Parágrafo único. As ações de vigilância referidas no caput incluem a fiscalização do cumprimento dos rendimentos mínimos estabelecidos na Portaria Interministerial MME/MCTIC/MDIC nº 1, de 29 de junho de 2018, ou substitutiva, observadas as seguintes condições:
I - independentemente do método de resfriamento e do grau de proteção do invólucro, os rendimentos dos motores deverão estar de acordo com os níveis mínimos determinados na referida Portaria Interministerial; e
II - motores recondicionados (reparados e remanufaturados), cujas características estejam abrangidas nos incisos de I a VIII do § 1º do art. 3º, independentemente do método de resfriamento e do grau de proteção do invólucro, estão igualmente sujeitos às ações de vigilância de mercado quanto à fiscalização do cumprimento dos rendimentos mínimos estabelecidos na Portaria Interministerial MME/MCTIC/MDIC nº 1, de 2018, exceto aqueles abrangidos nas condições previstas no § 2º do referido artigo.
Art. 11. Constitui infração a ação ou omissão contrária ao disposto nesta Portaria, podendo ensejar as penalidades previstas na Lei nº 9.933, de 1999.
Art. 12. O fornecedor, quando submetido a ações de vigilância de mercado, deverá prestar ao Inmetro, quando solicitado, as informações requeridas em um prazo máximo de 15 dias.
Prazos e disposições transitórias
Art. 13. A publicação desta Portaria não implica na necessidade de que seja iniciado novo processo de avaliação da conformidade com base nos requisitos ora consolidados.
Art. 14. Os fabricantes e importadores terão até 30 de junho de 2022 para adequarem o layout do Selo de Identificação da Conformidade, conforme estabelecido no Anexo II desta Portaria.

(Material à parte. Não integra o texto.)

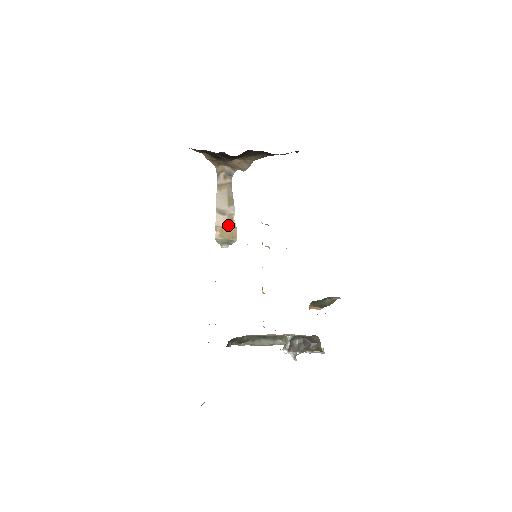
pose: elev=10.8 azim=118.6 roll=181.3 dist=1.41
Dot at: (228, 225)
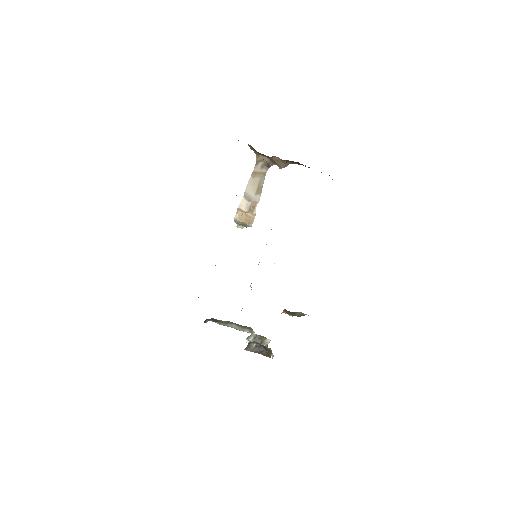
Dot at: (249, 211)
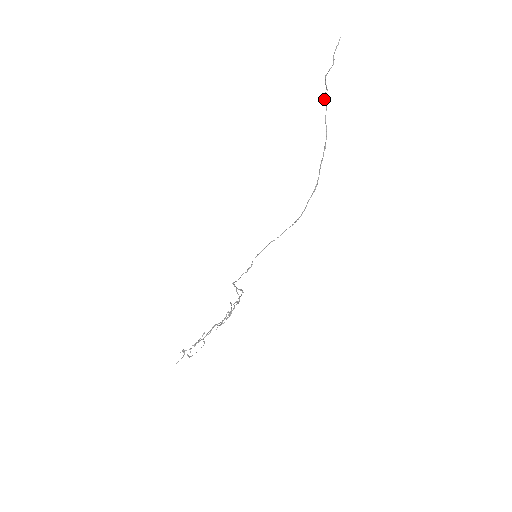
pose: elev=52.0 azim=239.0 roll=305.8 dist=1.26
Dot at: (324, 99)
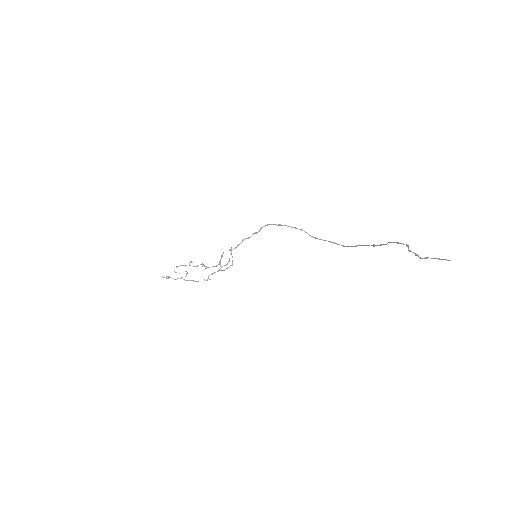
Dot at: (399, 243)
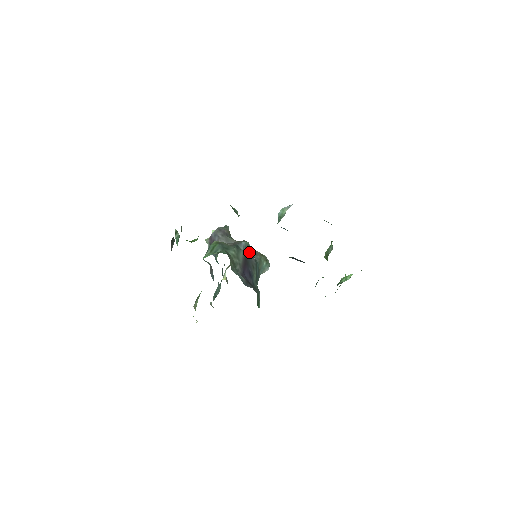
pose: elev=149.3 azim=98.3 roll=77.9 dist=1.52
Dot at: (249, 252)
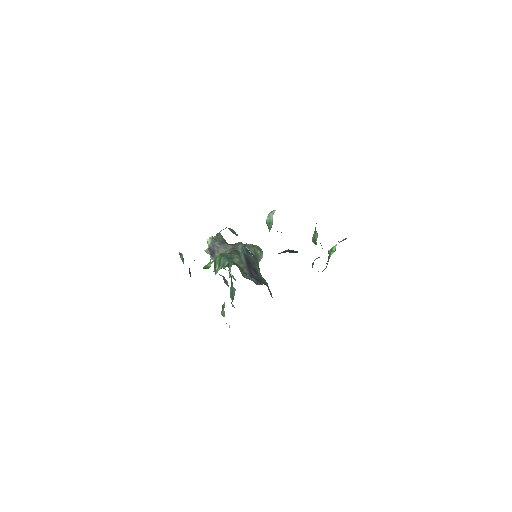
Dot at: (246, 251)
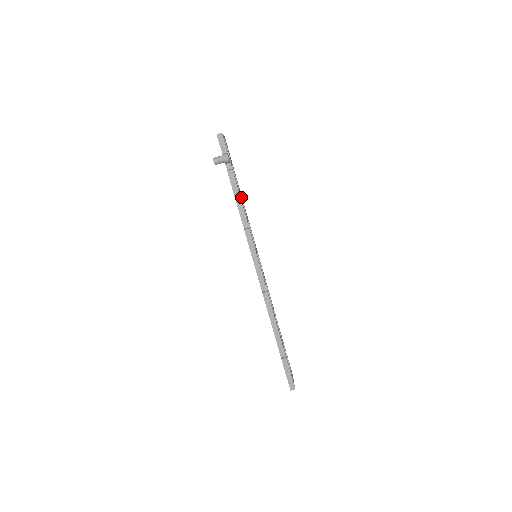
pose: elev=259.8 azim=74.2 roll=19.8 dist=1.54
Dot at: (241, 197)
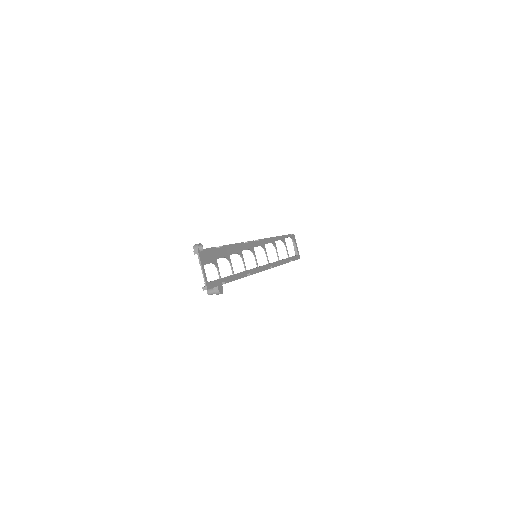
Dot at: occluded
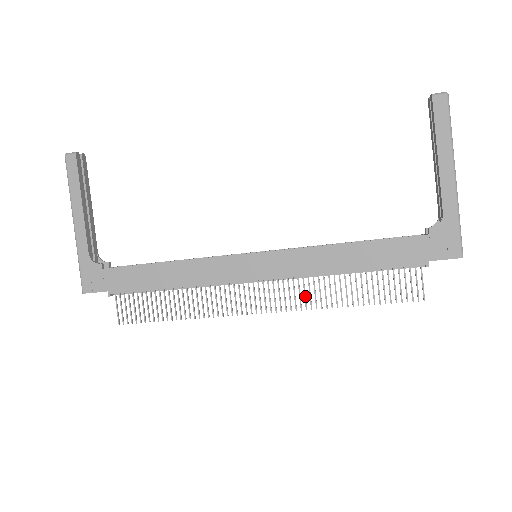
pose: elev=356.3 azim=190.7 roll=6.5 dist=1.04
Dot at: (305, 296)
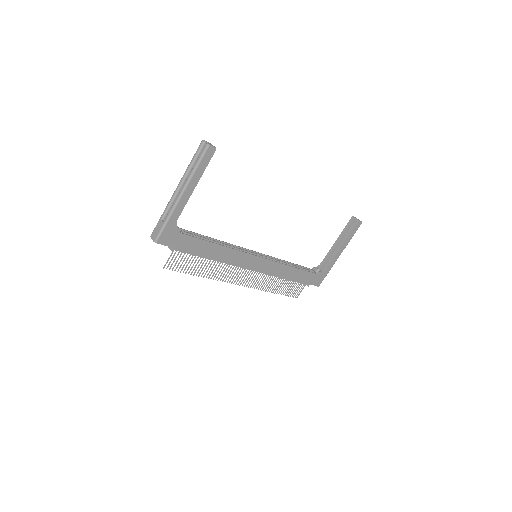
Dot at: occluded
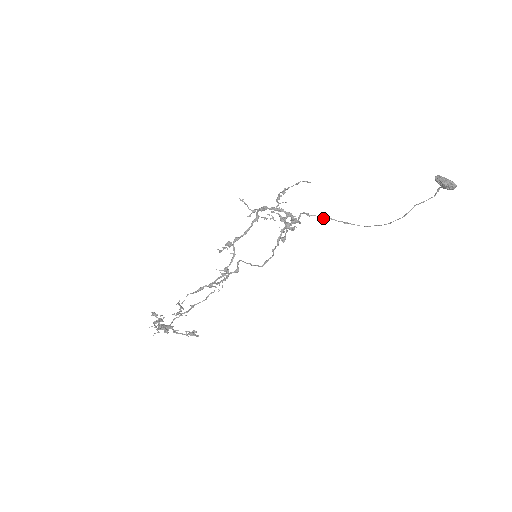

Art. 15. Máquinas motrizes, tendo por componentes motores ainda com os rendimentos mínimos anteriores à Portaria Interministerial MME/MCTIC/MDIC nº 1, de 2018, poderão ser comercializadas para o mercado até 30 de agosto de 2021, desde que os referidos motores tenham sido fabricados antes da vigência dos prazos determinados na Portaria Interministerial nº 1, de 2017, e tenham sido registrados no Inmetro.

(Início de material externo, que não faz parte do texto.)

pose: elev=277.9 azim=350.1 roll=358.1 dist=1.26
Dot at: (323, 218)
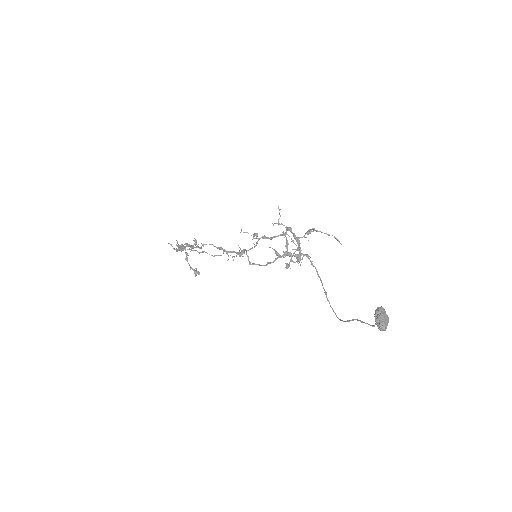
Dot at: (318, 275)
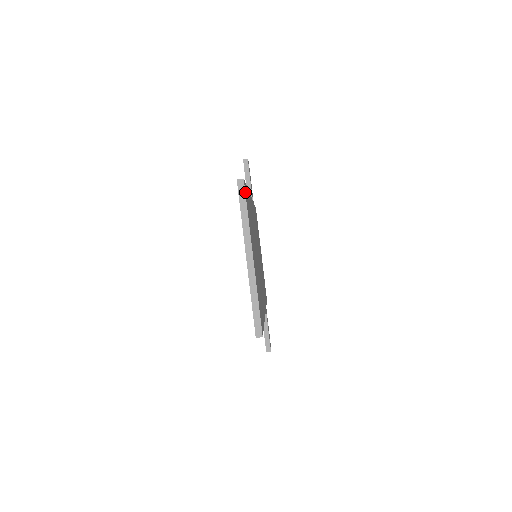
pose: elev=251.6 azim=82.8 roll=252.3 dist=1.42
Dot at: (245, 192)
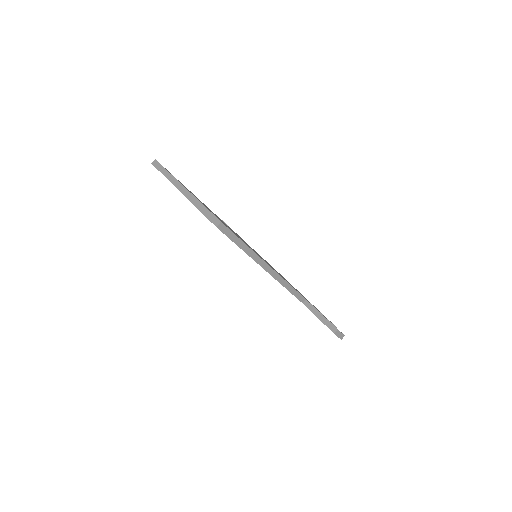
Dot at: (161, 165)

Art. 16. Ficam revogadas, na data de vigência desta Portaria, as Portarias Inmetro:
I - nº 488, de 8 de dezembro de 2010, publicada no Diário Oficial da União de 10 de dezembro de 2010, seção 1, página 95; e
II - nº 200, de 3 de junho de 2020, publicada no Diário Oficial da União de 13 de julho de 2020, seção 1, página 22.
Art. 17. Esta Portaria entra em vigor em 02 de agosto de 2021, conforme determina o art. 4º do Decreto nº 10.139, de 2019.
MARCOS HELENO GUERSON DE OLIVEIRA JUNIOR
ANEXO I - REQUISITOS DE AVALIAÇÃO DA CONFORMIDADE PARA MOTORES ELÉTRICOS TRIFÁSICOS DE INDUÇÃO ROTOR GAIOLA DE ESQUILO
1. OBJETIVO
Estabelecer os critérios e procedimentos de avaliação da conformidade para os motores elétricos trifásicos de indução rotor gaiola de esquilo, através do mecanismo de Declaração do Fornecedor, visando à conservação de energia elétrica.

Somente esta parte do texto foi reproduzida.